Na sua técnica favorita de pesquisa do stress, os cientistas medem os níveis hormonais do stress em baleias  orientais, usando cães para farejar fezes frescas de baleia, que contêm hormonas do stress (e flutuam por cerca de uma hora após serem depositadas). Os estudos revelaram que o ruído e as linhas de pesca criam stress, mas os níveis de stress das baleias caíram nos dias em que o tráfego de navios diminuiu, após o 11 de setembro. Aparentemente, as hormonas do stress representam uma compensação evolutiva, uma vez que podem salvar vidas em caso de emergência, canalizando energia para uma resposta de luta ou fuga.
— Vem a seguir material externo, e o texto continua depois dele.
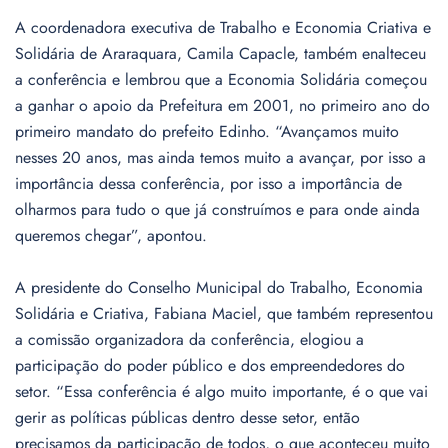
A coordenadora executiva de Trabalho e Economia Criativa e
Solidária de Araraquara, Camila Capacle, também enalteceu
a conferência e lembrou que a Economia Solidária começou
a ganhar o apoio da Prefeitura em 2001, no primeiro ano do
primeiro mandato do prefeito Edinho. “Avançamos muito
nesses 20 anos, mas ainda temos muito a avançar, por isso a
importância dessa conferência, por isso a importância de
olharmos para tudo o que já construímos e para onde ainda
queremos chegar”, apontou.
A presidente do Conselho Municipal do Trabalho, Economia
Solidária e Criativa, Fabiana Maciel, que também representou
a comissão organizadora da conferência, elogiou a
participação do poder público e dos empreendedores do
setor. “Essa conferência é algo muito importante, é o que vai
gerir as políticas públicas dentro desse setor, então
precisamos da participação de todos, o que aconteceu muito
A maioria das doenças relacionadas com o stress parece estar ligada a problemas de regulação da hormona cortisol, uma substância anti-inflamatória. Isso pode ser benéfico – se pensarmos no medicamento mais eficaz contra a Covid-19 aguda, a dexametasona, que é um anti-inflamatório. Mas as substâncias anti-inflamatórias também podem suprimir o sistema imunológico. Portanto, um desequilíbrio de longo prazo do cortisol pode deixar um animal mais vulnerável ao vírus, a bactérias ou a parasitas.
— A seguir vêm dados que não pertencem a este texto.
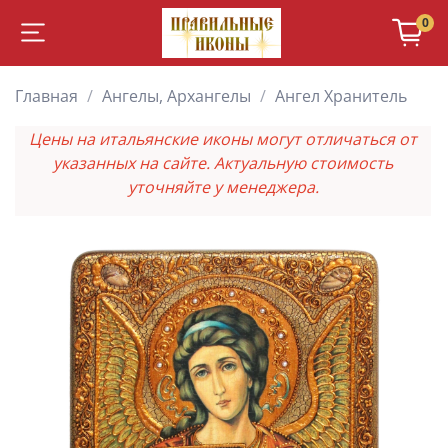
0
Главная
Ангелы, Архангелы
Ангел Хранитель
Цены на итальянские иконы могут отличаться от
указанных на сайте. Актуальную стоимость
уточняйте у менеджера.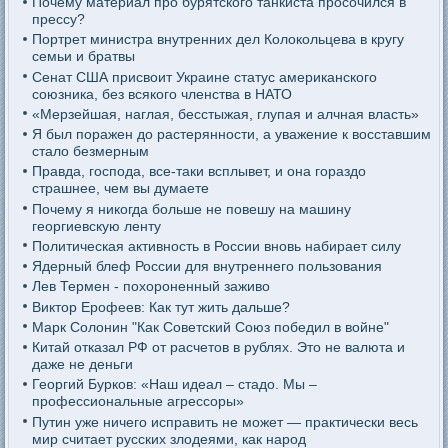
Почему материал про бурятского танкиста просочился в
прессу?
Портрет министра внутренних дел Колокольцева в кругу
семьи и братвы
Сенат США присвоит Украине статус американского
союзника, без всякого членства в НАТО
«Мерзейшая, наглая, бесстыжая, глупая и алчная власть»
Я был поражен до растерянности, а уважение к восставшим
стало безмерным
Правда, господа, все-таки всплывет, и она гораздо
страшнее, чем вы думаете
Почему я никогда больше не повешу на машину
георгиевскую ленту
Политическая активность в России вновь набирает силу
Ядерный блеф России для внутреннего пользования
Лев Термен - похороненный заживо
Виктор Ерофеев: Как тут жить дальше?
Марк Солонин "Как Советский Союз победил в войне"
Китай отказал РФ от расчетов в рублях. Это не валюта и
даже не деньги
Георгий Бурков: «Наш идеал – стадо. Мы –
профессиональные агрессоры»
Путин уже ничего исправить не может — практически весь
мир считает русских злодеями, как народ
No entanto, o stress pode também ajudar os animais, reduzindo a fertilidade quando o contexto pode ser desfavorável para a reprodução – quando há muito pouca comida, por exemplo. O mesmo foi documentado em humanos: mulheres que sobreviveram recentemente à fome ou foram libertadas de campos de concentração provavelmente não engravidarão.

A estimulação, os desafios e a excitação pode ser algo a que os humanos estão adaptados – assim como as criaturas árticas estão adaptadas ao frio extremo. Como sugere a bióloga Lori Marino, a falta de desafio também stressará e adoecerá os mamíferos marinhos em cativeiro. Diz a bióloga que as pessoas tendem a pensar que os animais em cativeiro levam uma vida “confortável”, com comida abundante, segurança e nenhuma necessidade de trabalhar, além das apresentações em espetáculos. Mas os animais em cativeiro morrem com muito mais frequência de doenças infeciosas do que os seus congéneres selvagens, embora geralmente vivam em água limpa e filtrada.

Os animais sofrem psicologicamente. As orcas costumam bater com a cabeça nas paredes dos seus grandes aquários a ponto de partirem os próprios dentes. “Torna-se uma situação em que realmente não há como escapar… eles estão literalmente entediados até à morte”, refere Lori Marino.

Para os investigadores, não basta dizer às pessoas para se focarem nos aspetos positivos – ou evitar o stress, que parece estar enraizado nos fatores ambientais e não no comportamento, como acontece com os animais.

Não se pode ficar stressado por trabalhar 80 horas por semana, se se adora o que faz. Se odeia o seu trabalho, pode sempre evitar uma fonte de stress ao pedir demissão, mas corre o risco de substituí-lo pelo stress de ficar sem dinheiro.